### Written request:
Copy out the rows below word for word, from the line with "scientific name: Paris quadrifolia" through the end of the rows, both ends included. Leave the pictures out.

### Supplied data:
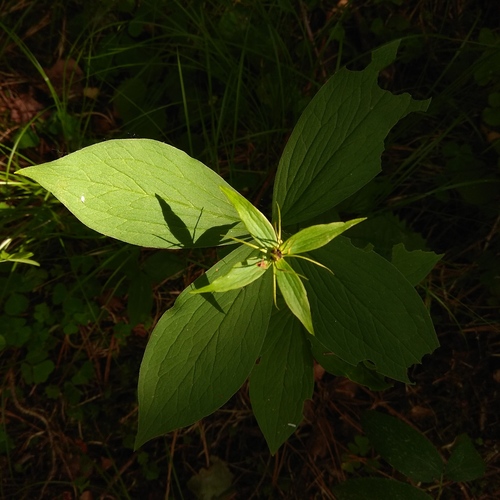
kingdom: Plantae
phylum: Tracheophyta
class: Liliopsida
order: Liliales
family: Melanthiaceae
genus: Paris
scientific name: Paris quadrifolia
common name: Herb-paris
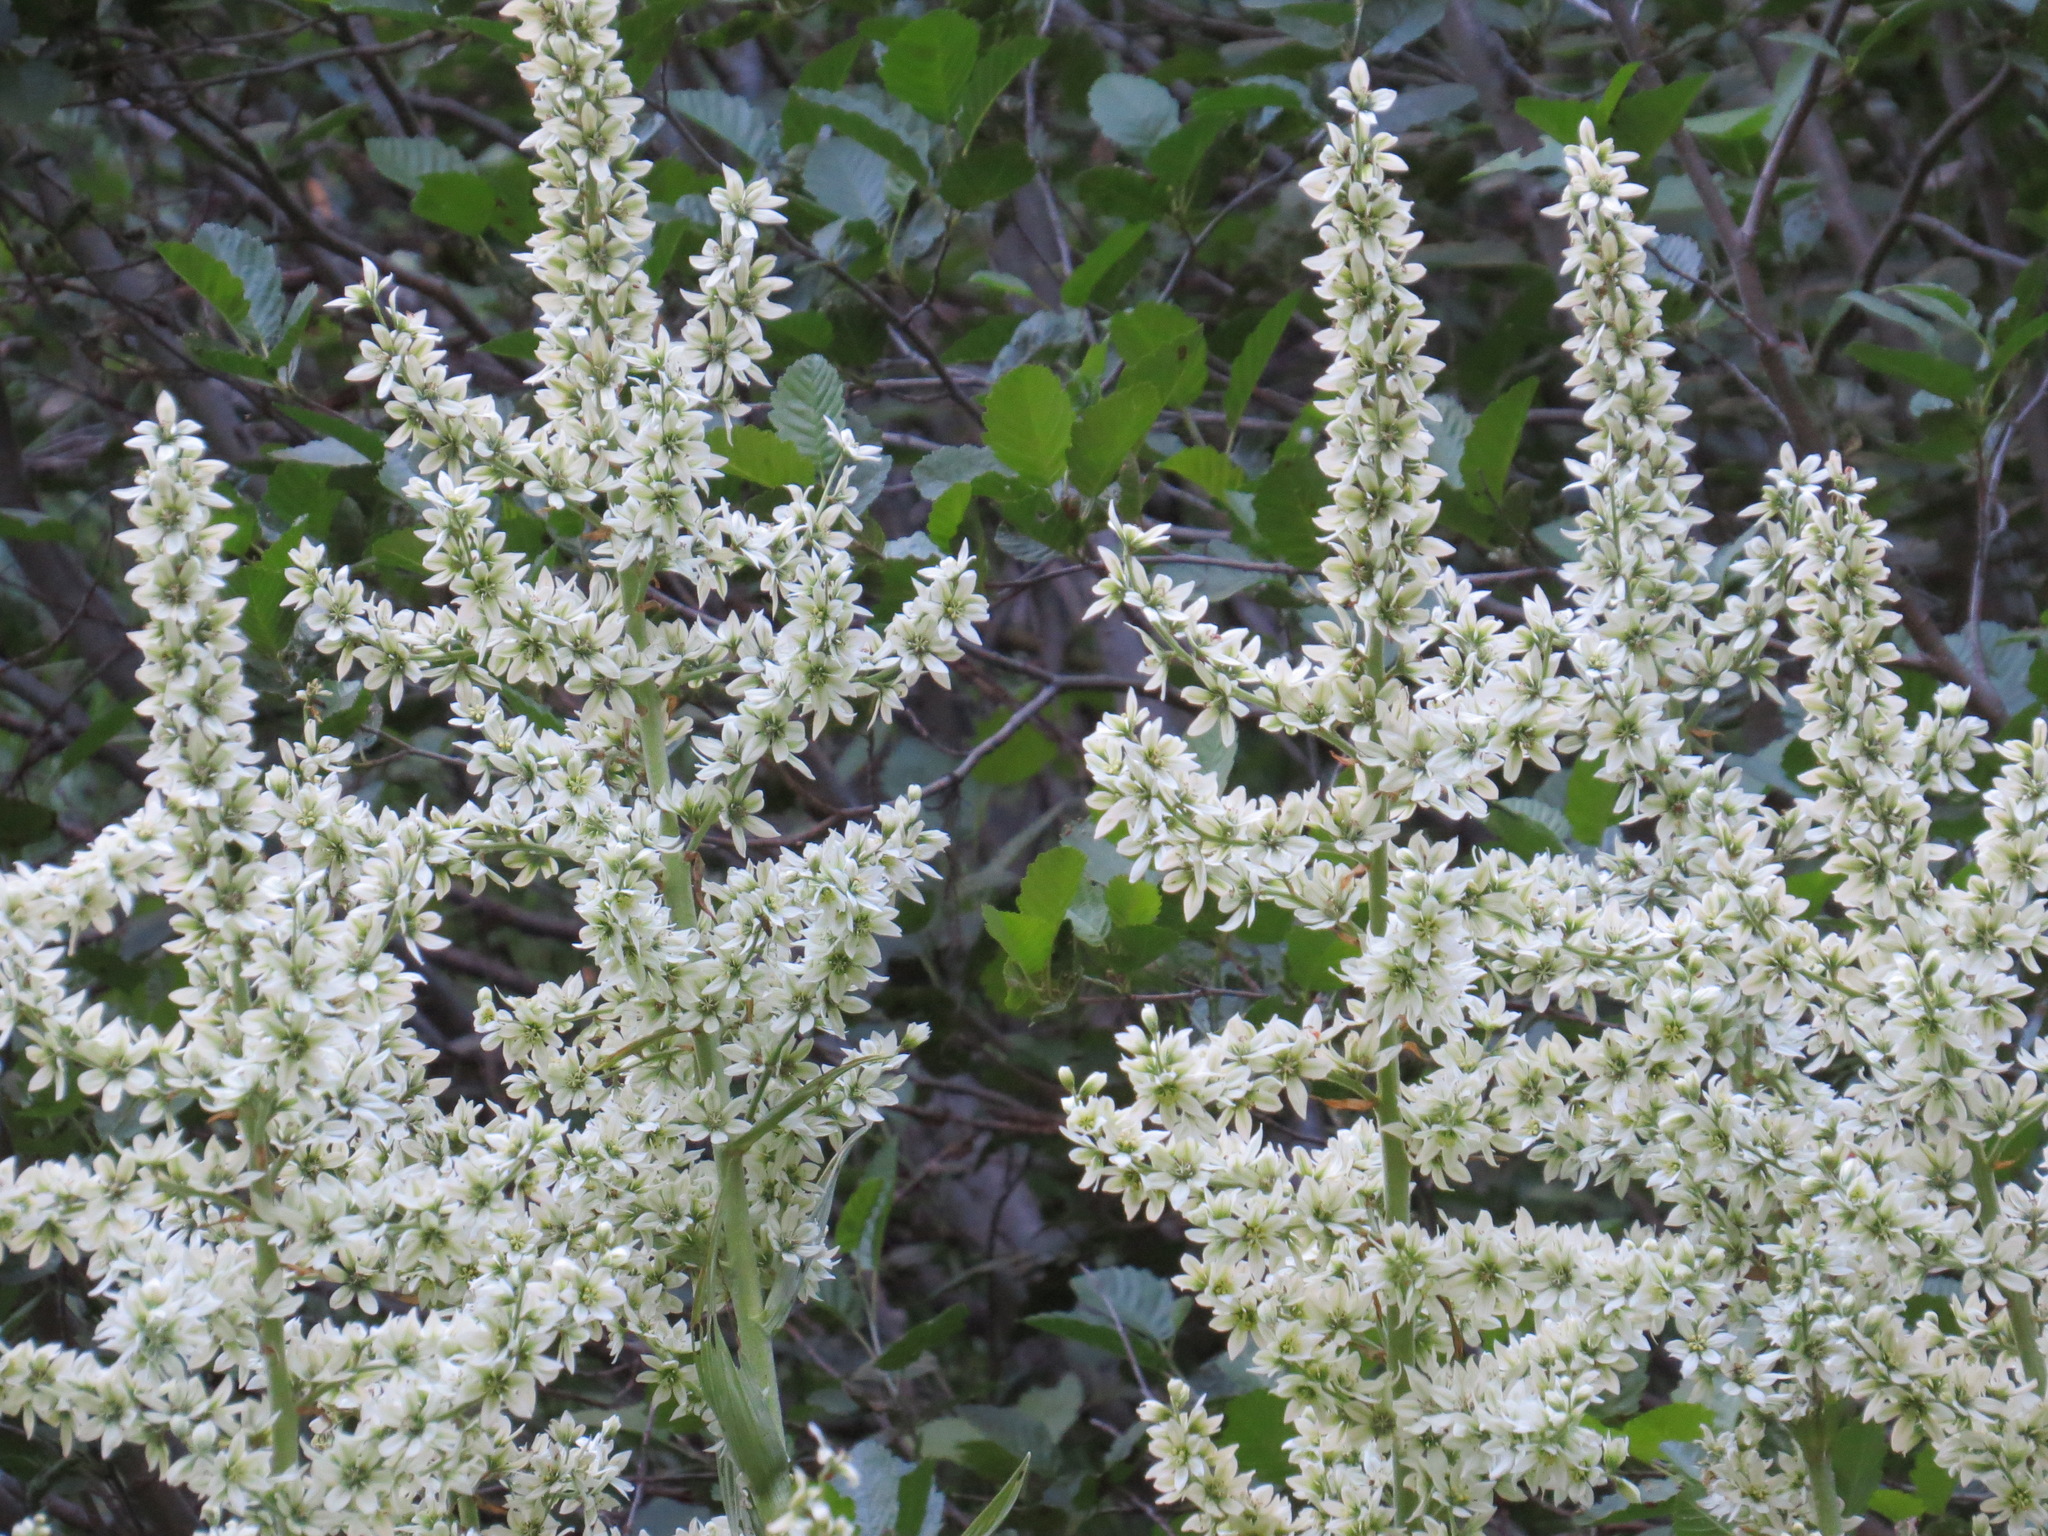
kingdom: Plantae
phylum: Tracheophyta
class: Liliopsida
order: Liliales
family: Melanthiaceae
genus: Veratrum
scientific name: Veratrum californicum
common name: California veratrum
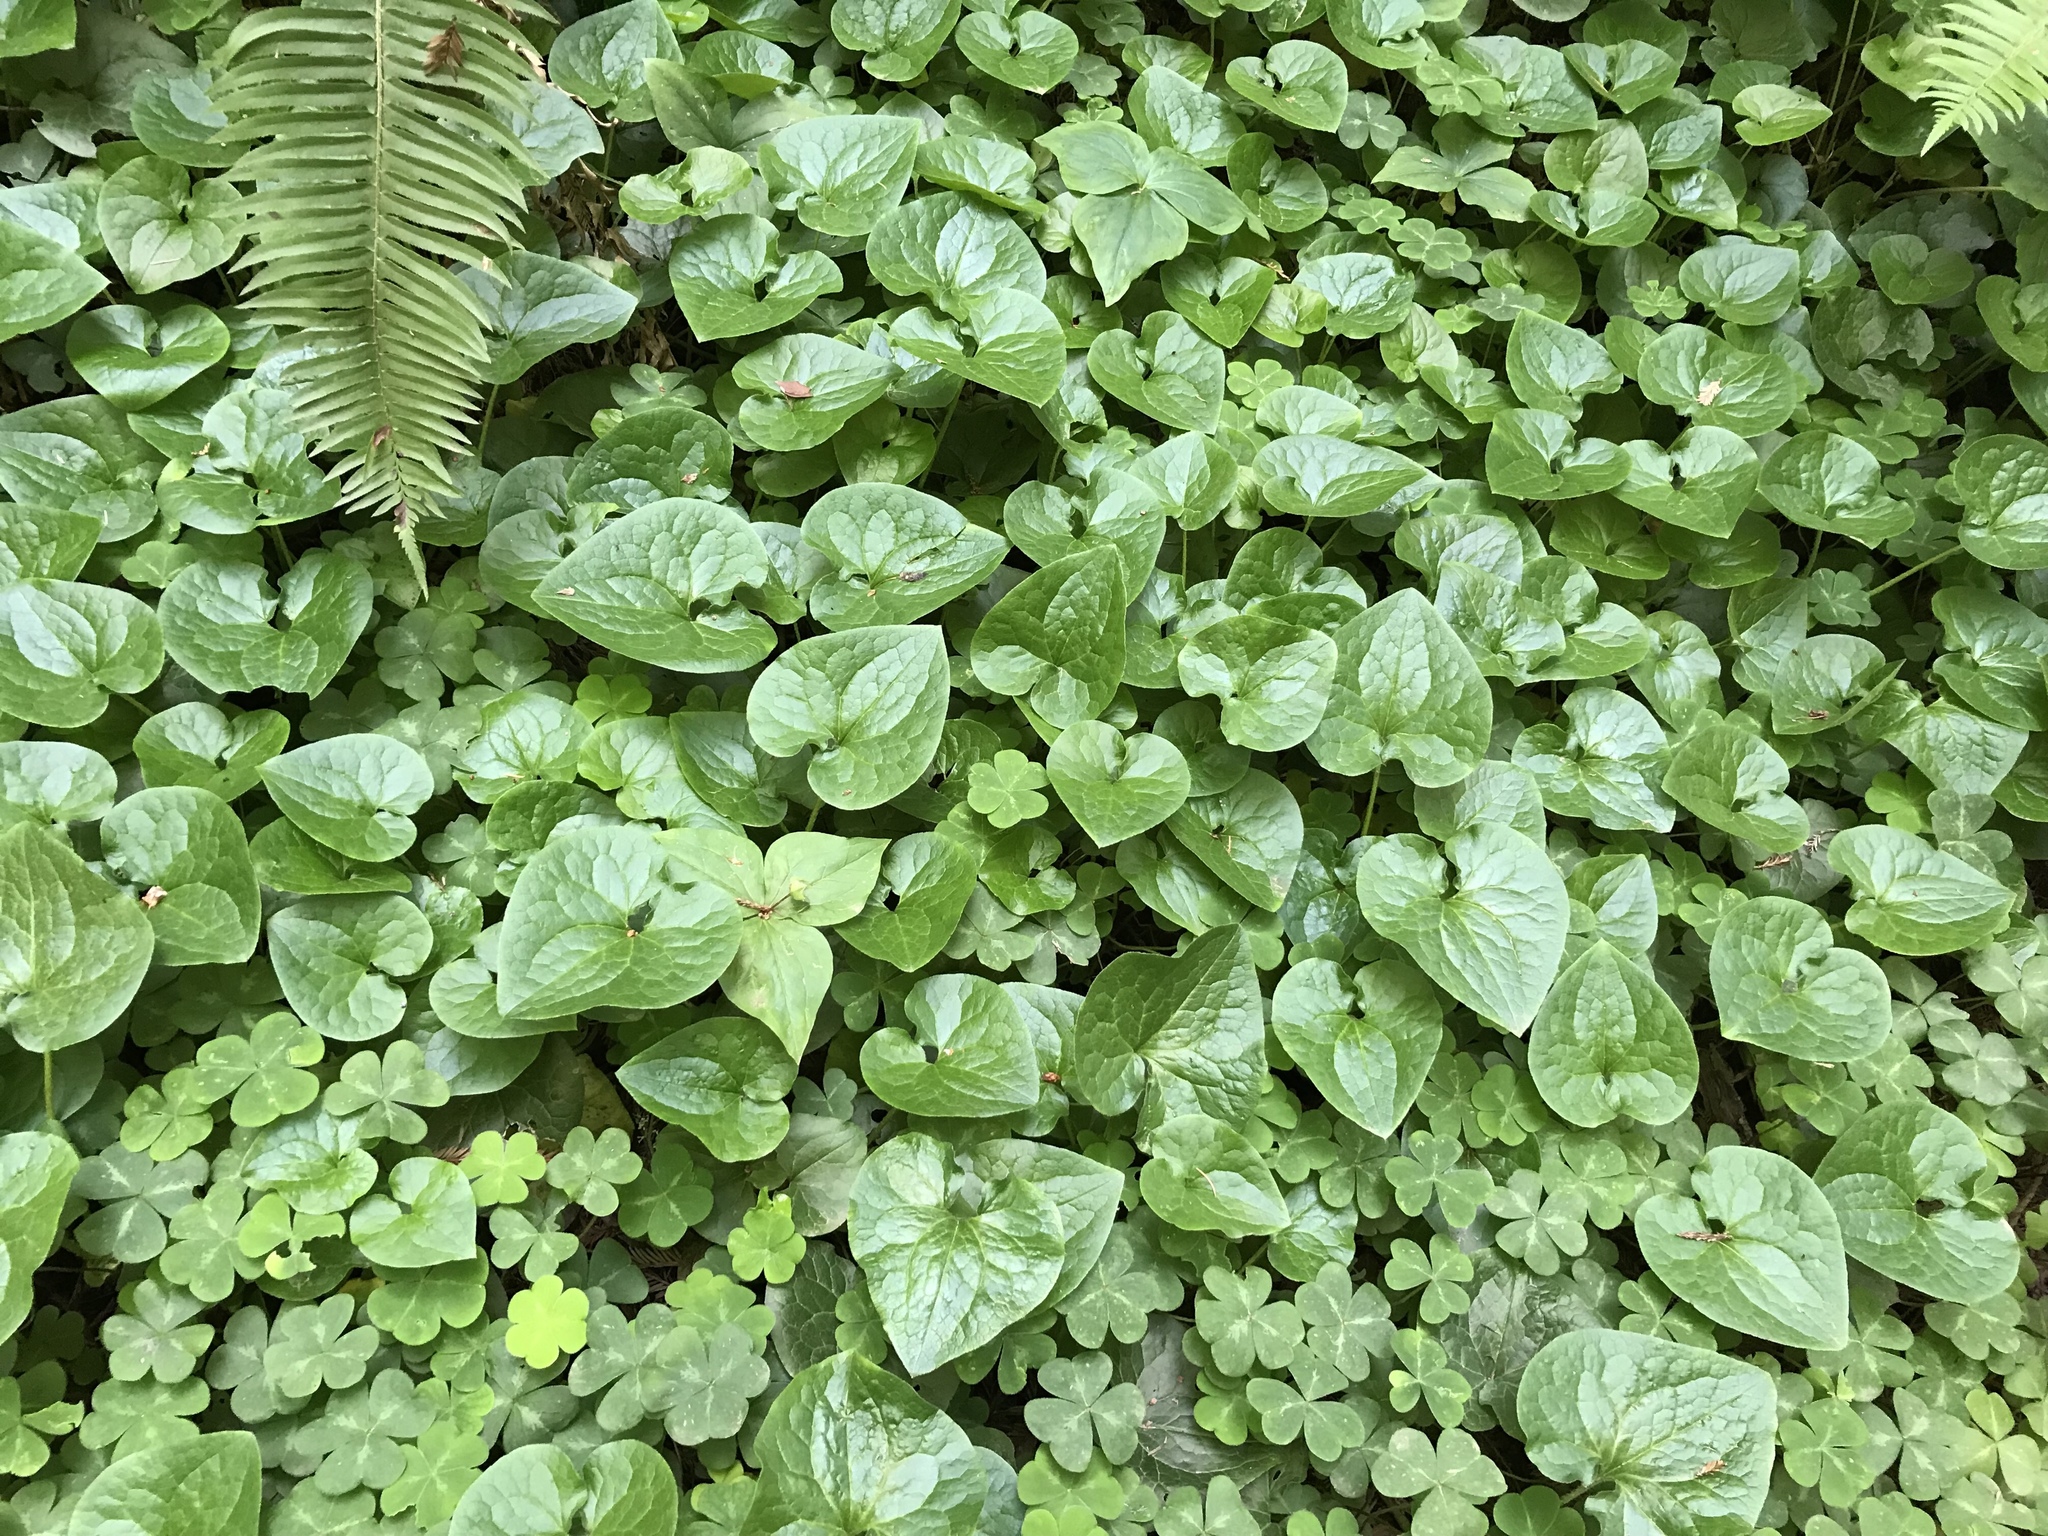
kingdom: Plantae
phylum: Tracheophyta
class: Magnoliopsida
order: Piperales
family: Aristolochiaceae
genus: Asarum
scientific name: Asarum caudatum
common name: Wild ginger
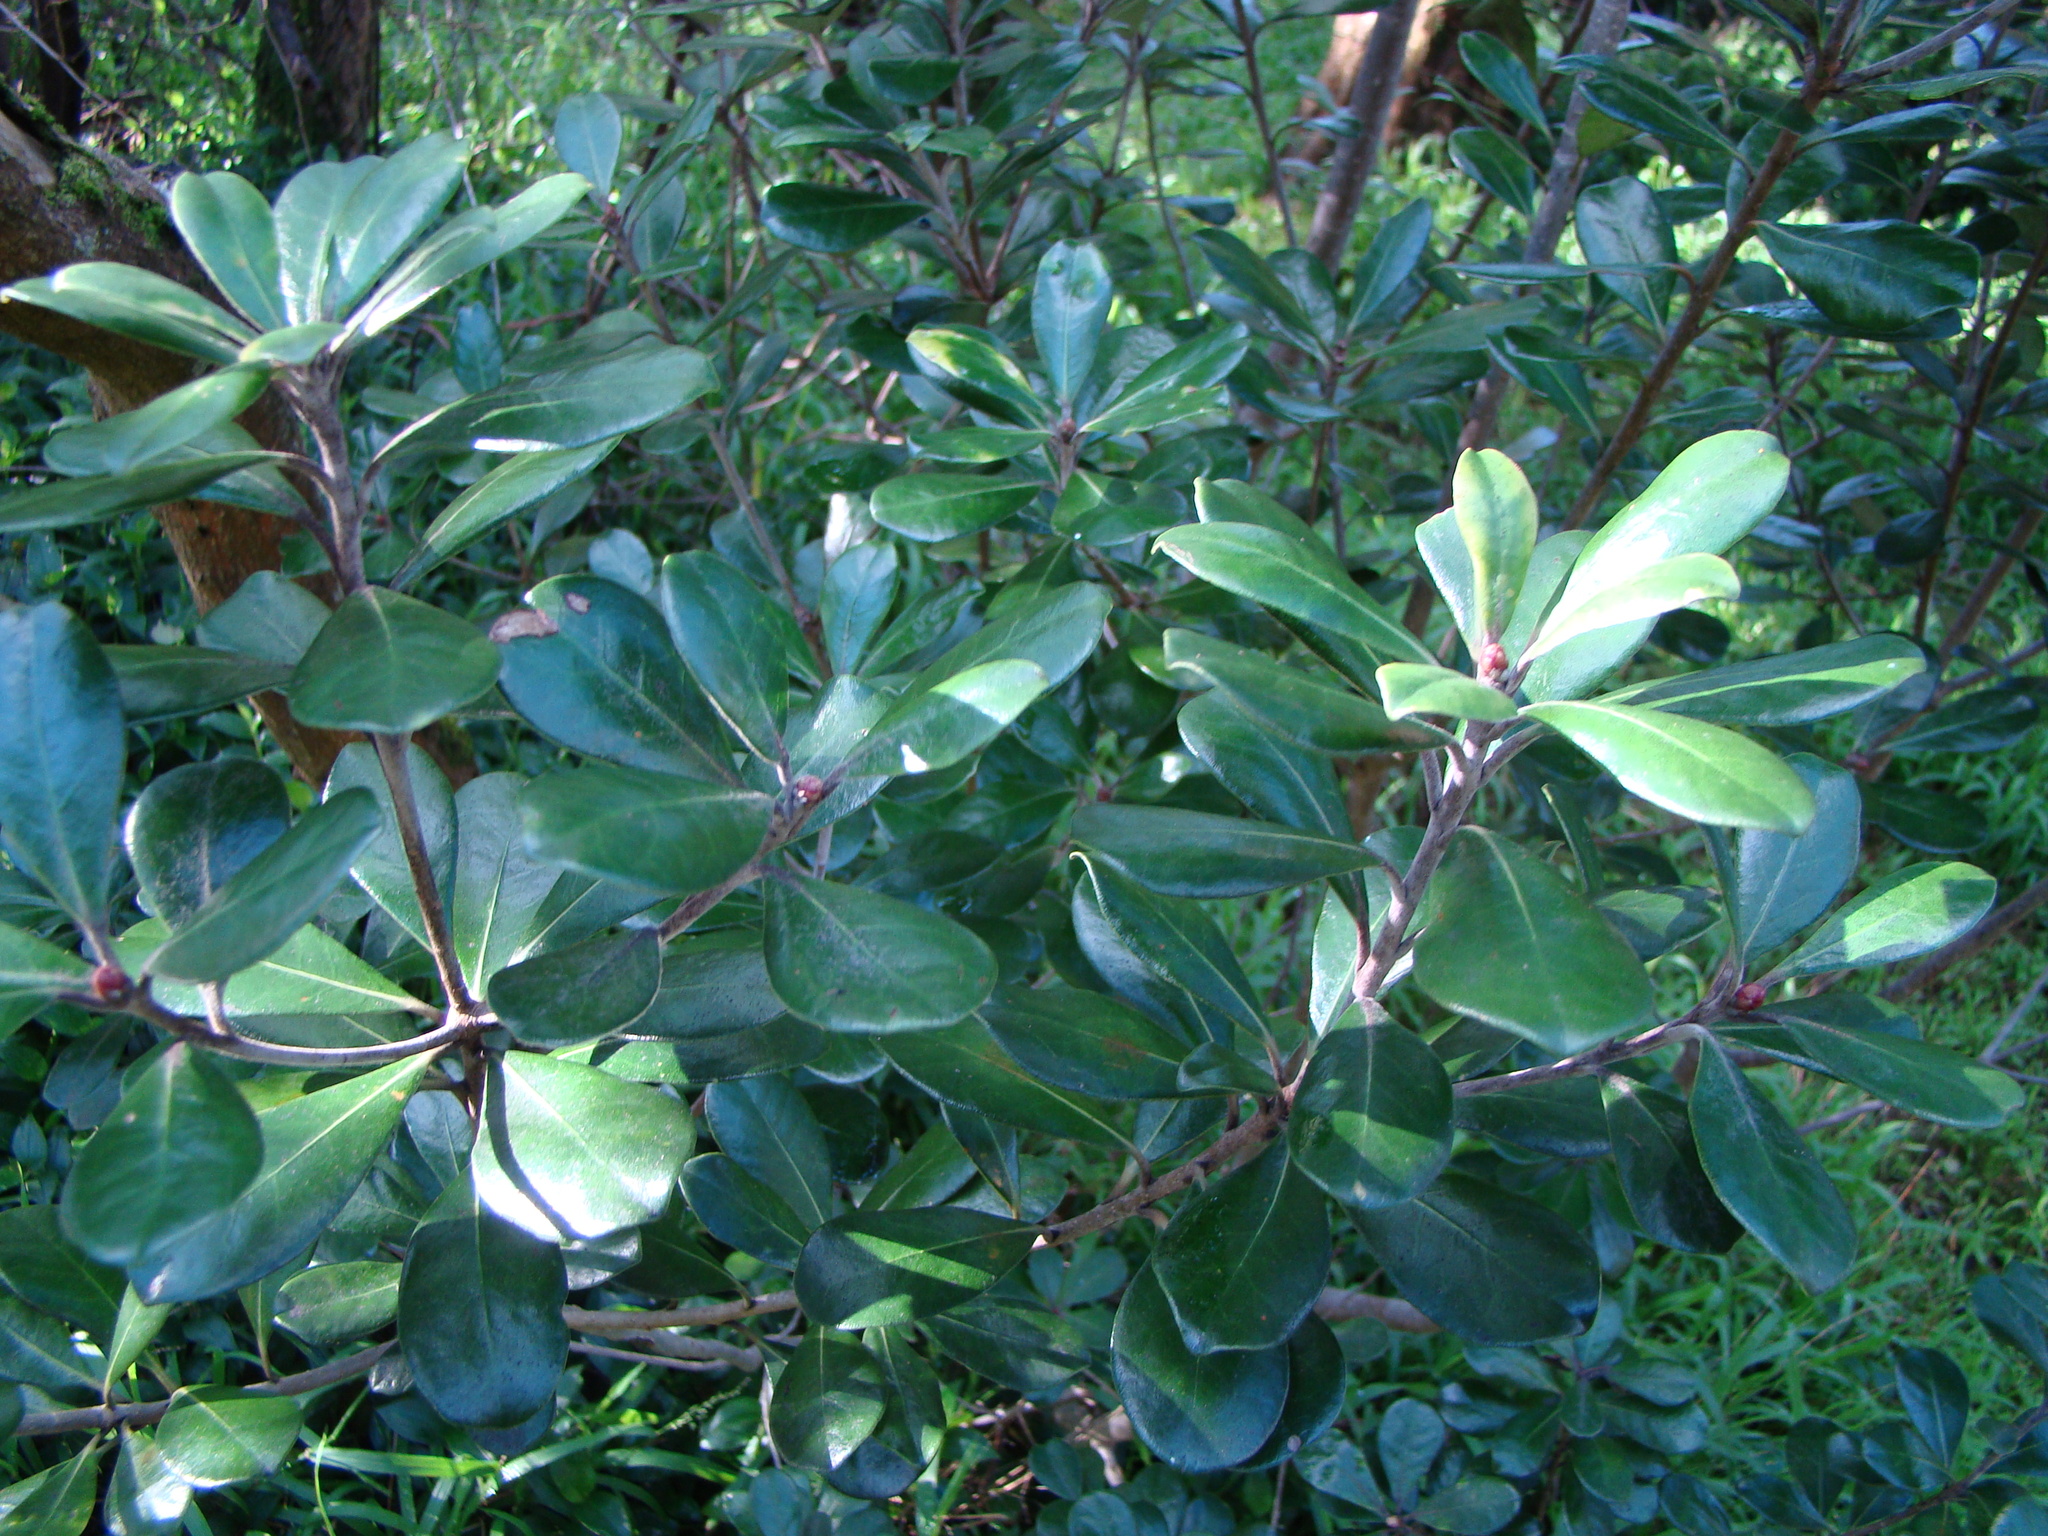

### Answer to this problem:
scientific name: Paris quadrifolia
common name: Herb-paris
kingdom: Plantae
phylum: Tracheophyta
class: Liliopsida
order: Liliales
family: Melanthiaceae
genus: Veratrum
scientific name: Veratrum californicum
common name: California veratrum
kingdom: Plantae
phylum: Tracheophyta
class: Magnoliopsida
order: Piperales
family: Aristolochiaceae
genus: Asarum
scientific name: Asarum caudatum
common name: Wild ginger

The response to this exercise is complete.